Data shown
■ ■ ■
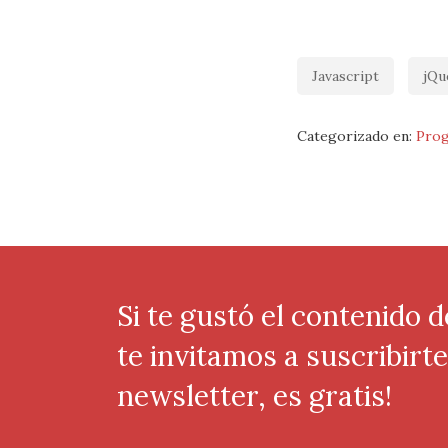
Javascript
jQu
Categorizado en:
Prog
Si te gustó el contenido d
te invitamos a suscribirt
newsletter, es gratis!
■ ■ ■
Task instructions
Without including any pictures, return every line of the records exactly.

Exercise solution
Javascript
jQu
Categorizado en:
Prog
Si te gustó el contenido d
te invitamos a suscribirt
newsletter, es gratis!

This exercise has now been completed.